C’est une nouvelle qui a secoué Moscou dès les premières heures de la semaine : Roman Starovoït, tout juste relevé de ses fonctions de ministre des Transports, a été retrouvé mort dans sa voiture, à l’âge de 53 ans.

Selon le Comité d’enquête de la Fédération de Russie, le corps présentait une blessure par balle à la tête. À ses côtés, un pistolet de cérémonie. Le scénario d’un suicide est actuellement privilégié par les autorités. Mais autour de ce décès, le flou persiste.
L’homme, qui venait d’être écarté du gouvernement quelques heures plus tôt par décret présidentiel, n’avait pas encore quitté les esprits qu’il était déjà au centre d’une affaire tragique. Ancien gouverneur de la région de Koursk, figure montante de l’administration fédérale, il avait pris les rênes du ministère des Transports en mai 2024.
Son parcours, ponctué de promotions et de décorations officielles, s’est brutalement interrompu, sans que les autorités ne livrent d’explication à sa révocation.
Les circonstances de sa mort interpellent.
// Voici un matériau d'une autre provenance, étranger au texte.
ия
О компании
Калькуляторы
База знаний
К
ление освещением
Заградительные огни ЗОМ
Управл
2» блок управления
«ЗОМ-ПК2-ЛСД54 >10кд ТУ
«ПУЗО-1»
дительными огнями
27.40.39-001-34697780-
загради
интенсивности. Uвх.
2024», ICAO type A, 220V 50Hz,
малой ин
Selon plusieurs médias russes, dont Kommersant, le corps aurait été vu transporté depuis un terrain vague, non loin du parking où sa voiture a ensuite été retrouvée. D’autres sources évoquent une contradiction temporelle : l’ancien ministre aurait participé à une réunion officielle dimanche, alors que la mort aurait été constatée dans la nuit de samedi à dimanche. Des détails encore flous, qui alimentent les spéculations, dans un climat politique où la discrétion sur les affaires internes reste de mise.
Sur le fond, certains médias russes rappellent qu’au moment de sa gestion à Koursk, plusieurs chantiers de fortifications avaient été lancés pour protéger la région d’éventuelles incursions. Des irrégularités dans leur exécution auraient été relevées, mais aucun lien formel avec Roman Starovoït n’a été confirmé par les autorités. Un ancien responsable local, arrêté dans le cadre d’une enquête distincte, aurait cependant été entendu sur ces questions. L’enquête en cours permettra peut-être d’en savoir davantage.
Né à Koursk en 1972, formé dans le secteur financier, Starovoït avait su gravir les échelons du pouvoir en intégrant d’abord le comité d’investissement de Saint-Pétersbourg, avant de prendre des fonctions importantes à Moscou. Directeur de l’Agence fédérale des routes, puis vice-ministre des Transports, il avait été nommé gouverneur par intérim de sa région natale en 2018. Proche du terrain, amateur de sport de haut niveau, il avait notamment couru plusieurs marathons et terminé un triathlon Ironman.
Sa vie privée, quant à elle, est restée discrète. Divorcé en 2021, il était père de deux filles. Peu d’éléments filtrent sur son entourage ou ses relations personnelles depuis sa nomination au ministère.
La disparition brutale de Roman Starovoït survient dans un contexte sécuritaire tendu, marqué par une série de frappes de drones ukrainiens ayant perturbé le trafic aérien dans plusieurs régions du pays. Face à l’urgence, le président Vladimir Poutine a rapidement désigné Andrey Nikitine, ancien gouverneur de la région de Novgorod, pour assurer l’intérim au ministère des Transports
L’enquête ouverte par les autorités russes devra éclaircir les circonstances exactes de la mort d’un haut fonctionnaire, dont l’ascension aussi rapide que sa chute brutale soulève aujourd’hui plus de questions qu’elle n’apporte de réponses.